When many Americans think about wealth, they usually think solely about the first step, Collins said. People can create a modest amount of wealth through starting or running a successful business, which could get them residency in Affluent Town.
But getting to Billionaireville requires significant resources and tactics in those next three steps. Collins describes what he calls the "fortune security field": the tax lawyers, accountants and wealth managers who use their skills to ensure that the super rich are being calculated about their taxes.
"Wealth defense professionals use a broad range of tools such as financial instruments, foreign deposits, secret corporations, charitable foundations and other vehicles to hold assets," he writes.
Government Power and Extreme Wealth Removal
To enhance a wealth defense strategy, a family needs policy assistance. Wealth of over $40m converts to political power, Collins says, and can be used to defend wealth and ensure continued growth.
The final phase is a different kind of wealth accumulation, one that Collins calls "hyper extraction" to describe how the wealthy have come to affect nearly every single part of an Americans' daily existence largely through private equity, which allows wealthy individuals to invest in private companies.

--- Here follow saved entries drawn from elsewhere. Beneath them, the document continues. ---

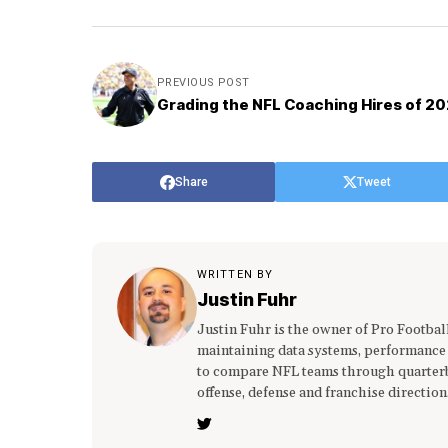
PREVIOUS POST
Grading the NFL Coaching Hires of 2
Share
Tweet
WRITTEN BY
Justin Fuhr
Justin Fuhr is the owner of Pro Footba
maintaining data systems, performance
to compare NFL teams through quarterba
offense, defense and franchise direction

"Private equity is seeking those corners of the economy where they can increase profits a little bit harder," Collins said. "One thing I don't think people realize is these billionaire private-equity funds are what happens when so much wealth is stored in so few hands, and they can kind of turn around and say, 'Where else can we extract profits out of the economy?' Healthcare? Great. Mobile home parks? These people can't go anywhere, [so] you can boost their expenses."
Tangible Effects
The consequences of this inequality go beyond the wealth getting wealthier. It's about people facing higher costs for their healthcare, rent and vet bills without seeing any significant salary growth. And Collins said the suffering and anger of this kind of society can lead to profound dissatisfaction.

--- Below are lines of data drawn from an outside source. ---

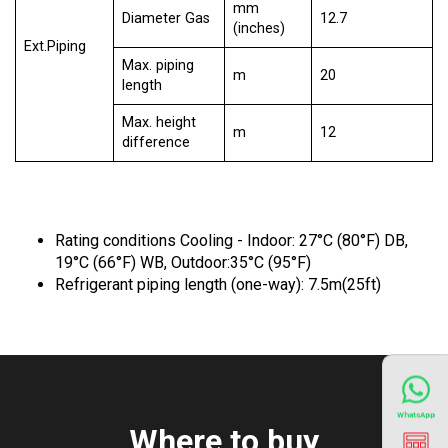
mm
Diameter Gas
12.7
(inches)
Ext.Piping
Max. piping
m
20
length
Max. height
m
12
difference
Rating conditions Cooling - Indoor: 27°C (80°F) DB,
19°C (66°F) WB, Outdoor:35°C (95°F)
Refrigerant piping length (one-way): 7.5m(25ft)
WhatsApp
Where to buy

"The most powerful wealthy elites understand people are being marginalized [and] are financially struggling," Collins said, adding that Republicans have been good at tapping into a potent "fake grassroots movement".
Political Reality
The paradox, Collins points out in his book, is that government officials have appointed a string of billionaires to government roles. Along with tech billionaires who had brief but powerful roles overseeing massive cuts to the federal workforce, other crucial appointments for commerce, treasury, education and the interior are also all billionaires.
This political landscape, along with help from congressional allies, helped pass major tax legislation, which will make permanent tax cuts for the wealthy and corporations.
The Path Forward
While political parties continue to argue that immigration and unfavorable commercial treaties are the source of everyone's economic problems, "the challenge is: Will the opposing party, which has also been influenced by the billionaires and big money, be able to meaningfully address the underlying harms?" Collins said.
Left-leaning officials, he argues, know what policies are needed to "reverse the updraft of wealth", including deep changes to the tax system, boosting the minimum wage and empowering worker groups.
"It was so, so close, and the bill really did embody the will of the most of people who really want lawmakers to address some of these urgent problems," Collins said. "Elite control is not about building so much as stopping. It's easier to block than it is to make something substantial take place, but the institutional knowledge is there. We know what that looks like."
Collins is optimistic that there can be change, but said it would require continuous government action.
"It may be quickly that the balance shifts, and then it really is about maintaining a ongoing grassroots effort to make progress on this profound imbalance we're living in," he said. "We can address this. It is solvable."